Obama: ‘care more about war and peace, less about marijuana’
The president said the marijuana debate 'shouldn't be young people's biggest priority' when considering his legacy
U.S. President Obama on Monday said America’s younger generation should care more about politics and climate change, and less about legalizing marijuana.
After being asked in an interview with Vice News to comment on the topic, the president said the marijuana debate “shouldn't be young people's biggest priority" when considering his legacy.
"First of all, it shouldn't be young people's biggest priority," Obama said in the interview.
"Young people: I understand this is important to you, but as you be thinking about climate change, the economy and jobs, war and peace, maybe way at the bottom you should be thinking about marijuana," Obama said.
The president has previously been open about smoking pot in high school.
Obama has long said he supports decriminalizing marijuana but not legalizing the drug. He has called for reform of the criminal justice system for disproportionately incarcerating African Americans for non-violent drug offenses like marijuana possession.
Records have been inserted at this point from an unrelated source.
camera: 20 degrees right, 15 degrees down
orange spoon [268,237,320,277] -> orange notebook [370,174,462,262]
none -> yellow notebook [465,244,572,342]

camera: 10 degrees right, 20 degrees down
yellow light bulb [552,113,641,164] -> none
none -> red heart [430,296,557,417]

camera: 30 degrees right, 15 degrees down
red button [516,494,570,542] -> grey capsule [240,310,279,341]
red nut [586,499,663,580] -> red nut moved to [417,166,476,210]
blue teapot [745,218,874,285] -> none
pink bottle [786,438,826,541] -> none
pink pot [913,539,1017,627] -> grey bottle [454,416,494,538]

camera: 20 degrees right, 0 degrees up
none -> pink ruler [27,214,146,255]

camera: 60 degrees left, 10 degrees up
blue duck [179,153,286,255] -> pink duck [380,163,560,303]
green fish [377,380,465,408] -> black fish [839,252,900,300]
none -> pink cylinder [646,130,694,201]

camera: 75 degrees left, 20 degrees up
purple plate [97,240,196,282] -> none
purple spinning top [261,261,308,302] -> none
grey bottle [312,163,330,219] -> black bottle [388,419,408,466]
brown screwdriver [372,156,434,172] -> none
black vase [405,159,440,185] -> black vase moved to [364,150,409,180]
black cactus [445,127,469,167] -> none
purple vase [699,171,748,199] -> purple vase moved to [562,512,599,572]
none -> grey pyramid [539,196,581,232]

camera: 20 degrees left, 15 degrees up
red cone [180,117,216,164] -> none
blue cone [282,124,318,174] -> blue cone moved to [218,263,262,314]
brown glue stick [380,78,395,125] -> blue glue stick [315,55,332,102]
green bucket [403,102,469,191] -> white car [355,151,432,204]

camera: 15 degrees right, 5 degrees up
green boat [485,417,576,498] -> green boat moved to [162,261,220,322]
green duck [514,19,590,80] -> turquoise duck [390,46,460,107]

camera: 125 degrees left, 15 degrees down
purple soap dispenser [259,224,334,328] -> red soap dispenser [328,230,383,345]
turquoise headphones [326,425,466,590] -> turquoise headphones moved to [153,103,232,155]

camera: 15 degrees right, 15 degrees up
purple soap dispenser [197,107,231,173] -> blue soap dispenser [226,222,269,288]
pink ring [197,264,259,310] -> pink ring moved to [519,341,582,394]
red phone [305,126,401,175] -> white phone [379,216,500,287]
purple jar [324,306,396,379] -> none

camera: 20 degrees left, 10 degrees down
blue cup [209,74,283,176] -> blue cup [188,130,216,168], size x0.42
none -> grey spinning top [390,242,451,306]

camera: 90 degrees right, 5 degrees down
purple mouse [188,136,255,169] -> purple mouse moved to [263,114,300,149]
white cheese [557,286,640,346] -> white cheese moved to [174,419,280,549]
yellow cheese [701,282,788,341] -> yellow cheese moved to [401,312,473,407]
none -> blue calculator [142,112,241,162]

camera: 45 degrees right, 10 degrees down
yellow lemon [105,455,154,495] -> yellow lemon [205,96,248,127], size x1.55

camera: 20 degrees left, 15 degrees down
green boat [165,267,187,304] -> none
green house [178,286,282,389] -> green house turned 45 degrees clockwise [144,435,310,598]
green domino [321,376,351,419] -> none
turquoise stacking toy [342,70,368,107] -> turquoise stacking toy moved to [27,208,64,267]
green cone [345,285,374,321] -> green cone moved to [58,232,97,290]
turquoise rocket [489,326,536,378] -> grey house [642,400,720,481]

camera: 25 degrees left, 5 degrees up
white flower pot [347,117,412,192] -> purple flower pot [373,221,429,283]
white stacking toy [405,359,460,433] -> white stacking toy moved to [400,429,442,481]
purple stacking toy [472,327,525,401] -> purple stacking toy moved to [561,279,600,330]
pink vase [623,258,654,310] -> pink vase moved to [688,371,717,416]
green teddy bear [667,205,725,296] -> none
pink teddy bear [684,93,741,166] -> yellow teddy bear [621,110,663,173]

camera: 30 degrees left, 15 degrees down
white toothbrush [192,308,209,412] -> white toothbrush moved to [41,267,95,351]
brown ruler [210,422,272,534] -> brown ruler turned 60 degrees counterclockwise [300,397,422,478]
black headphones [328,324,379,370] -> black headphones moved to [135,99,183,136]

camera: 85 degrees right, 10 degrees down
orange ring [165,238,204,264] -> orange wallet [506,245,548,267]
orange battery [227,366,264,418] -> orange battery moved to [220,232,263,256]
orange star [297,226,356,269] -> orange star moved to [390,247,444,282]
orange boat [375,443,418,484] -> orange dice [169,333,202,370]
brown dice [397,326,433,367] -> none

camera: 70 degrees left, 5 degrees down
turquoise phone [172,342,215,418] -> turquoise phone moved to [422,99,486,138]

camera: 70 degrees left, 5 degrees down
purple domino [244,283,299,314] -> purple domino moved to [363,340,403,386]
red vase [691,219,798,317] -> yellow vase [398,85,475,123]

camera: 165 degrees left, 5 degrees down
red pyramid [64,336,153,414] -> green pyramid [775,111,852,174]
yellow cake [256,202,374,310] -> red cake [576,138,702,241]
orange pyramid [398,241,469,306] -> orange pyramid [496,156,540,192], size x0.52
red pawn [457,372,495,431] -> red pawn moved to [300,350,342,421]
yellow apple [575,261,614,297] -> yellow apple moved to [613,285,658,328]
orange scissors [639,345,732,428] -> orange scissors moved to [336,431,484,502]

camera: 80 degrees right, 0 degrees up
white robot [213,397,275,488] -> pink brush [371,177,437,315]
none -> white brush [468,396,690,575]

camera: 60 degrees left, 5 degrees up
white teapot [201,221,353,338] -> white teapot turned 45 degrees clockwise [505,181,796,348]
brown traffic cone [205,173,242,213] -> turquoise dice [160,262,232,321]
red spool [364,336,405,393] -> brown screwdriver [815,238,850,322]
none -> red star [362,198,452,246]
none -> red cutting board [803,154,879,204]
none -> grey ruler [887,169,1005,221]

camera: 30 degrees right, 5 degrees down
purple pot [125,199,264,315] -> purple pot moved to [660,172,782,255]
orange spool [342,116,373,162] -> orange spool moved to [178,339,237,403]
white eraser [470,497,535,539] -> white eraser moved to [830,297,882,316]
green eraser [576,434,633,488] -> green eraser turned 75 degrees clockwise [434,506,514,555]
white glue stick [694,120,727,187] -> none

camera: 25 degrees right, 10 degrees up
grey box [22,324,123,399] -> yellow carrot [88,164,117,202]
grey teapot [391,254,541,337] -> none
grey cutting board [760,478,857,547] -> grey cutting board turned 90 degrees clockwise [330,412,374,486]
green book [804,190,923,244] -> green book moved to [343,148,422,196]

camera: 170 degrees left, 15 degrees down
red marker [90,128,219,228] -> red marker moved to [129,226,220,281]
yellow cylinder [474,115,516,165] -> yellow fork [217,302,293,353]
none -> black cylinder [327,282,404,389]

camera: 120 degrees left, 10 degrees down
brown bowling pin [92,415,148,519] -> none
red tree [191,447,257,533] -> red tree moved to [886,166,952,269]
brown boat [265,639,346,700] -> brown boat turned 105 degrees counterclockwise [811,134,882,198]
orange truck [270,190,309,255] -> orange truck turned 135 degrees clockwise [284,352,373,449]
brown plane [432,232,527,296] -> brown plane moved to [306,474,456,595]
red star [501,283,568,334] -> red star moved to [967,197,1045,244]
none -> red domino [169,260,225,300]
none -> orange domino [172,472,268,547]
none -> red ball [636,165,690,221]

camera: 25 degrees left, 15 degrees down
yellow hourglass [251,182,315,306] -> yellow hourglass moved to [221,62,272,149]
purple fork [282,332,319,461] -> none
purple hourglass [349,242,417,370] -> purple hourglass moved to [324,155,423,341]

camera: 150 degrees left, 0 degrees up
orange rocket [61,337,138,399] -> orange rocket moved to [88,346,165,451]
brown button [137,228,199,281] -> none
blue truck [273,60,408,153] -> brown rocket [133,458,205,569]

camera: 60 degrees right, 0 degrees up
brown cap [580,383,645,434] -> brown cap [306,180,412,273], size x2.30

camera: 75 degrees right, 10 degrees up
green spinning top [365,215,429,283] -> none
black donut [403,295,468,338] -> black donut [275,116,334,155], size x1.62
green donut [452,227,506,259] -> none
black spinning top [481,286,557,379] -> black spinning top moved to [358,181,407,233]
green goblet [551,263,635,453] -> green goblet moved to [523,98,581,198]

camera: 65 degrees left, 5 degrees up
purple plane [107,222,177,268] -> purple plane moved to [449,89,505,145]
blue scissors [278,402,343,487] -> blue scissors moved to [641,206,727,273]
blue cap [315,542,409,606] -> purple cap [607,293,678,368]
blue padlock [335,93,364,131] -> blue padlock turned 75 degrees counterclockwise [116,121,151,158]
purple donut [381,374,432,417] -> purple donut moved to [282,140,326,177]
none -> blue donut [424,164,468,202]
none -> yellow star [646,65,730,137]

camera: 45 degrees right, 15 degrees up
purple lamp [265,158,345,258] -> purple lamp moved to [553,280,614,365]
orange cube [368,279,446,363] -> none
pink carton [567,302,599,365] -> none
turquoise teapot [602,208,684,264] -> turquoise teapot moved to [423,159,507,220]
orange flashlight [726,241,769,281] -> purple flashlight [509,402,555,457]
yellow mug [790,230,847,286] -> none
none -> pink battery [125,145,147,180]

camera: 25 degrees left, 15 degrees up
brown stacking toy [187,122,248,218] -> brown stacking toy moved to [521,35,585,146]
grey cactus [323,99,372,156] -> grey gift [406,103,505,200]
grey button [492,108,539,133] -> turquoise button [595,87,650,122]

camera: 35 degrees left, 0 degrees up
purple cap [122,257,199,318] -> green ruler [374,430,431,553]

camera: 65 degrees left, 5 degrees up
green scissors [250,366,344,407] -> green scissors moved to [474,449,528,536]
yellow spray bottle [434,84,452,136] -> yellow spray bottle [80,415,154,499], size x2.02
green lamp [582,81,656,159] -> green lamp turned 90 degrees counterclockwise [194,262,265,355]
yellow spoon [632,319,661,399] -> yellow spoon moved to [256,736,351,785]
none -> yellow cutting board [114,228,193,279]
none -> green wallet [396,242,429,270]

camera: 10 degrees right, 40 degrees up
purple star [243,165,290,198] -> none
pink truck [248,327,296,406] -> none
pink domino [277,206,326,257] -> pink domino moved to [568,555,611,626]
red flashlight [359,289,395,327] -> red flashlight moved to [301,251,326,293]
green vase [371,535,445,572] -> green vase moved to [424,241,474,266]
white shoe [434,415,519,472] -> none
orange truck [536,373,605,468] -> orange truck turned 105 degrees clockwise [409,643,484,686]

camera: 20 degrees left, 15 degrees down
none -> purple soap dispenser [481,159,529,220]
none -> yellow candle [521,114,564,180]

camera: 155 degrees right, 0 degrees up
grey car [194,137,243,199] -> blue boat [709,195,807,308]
The president told Vice he believes there are "legitimate" concerns about substance abuse and marijuana.
"There is a legitimate, I think, concern about the overall effect this has on society, particularly on vulnerable parts of our society," he said.
"We may actually be able to make some progress on the decriminalization side," Obama said. "At a certain point, if enough states end up decriminalizing, the Congress may then reschedule marijuana," he said.
Rescheduling refers to reclassifying the drug as a less dangerous substance.
The Justice Department under Obama has taken a hands-off approach to enforcing a federal ban on the drug use in states such as Colorado, Washington and Alaska where recreational marijuana use is allowed.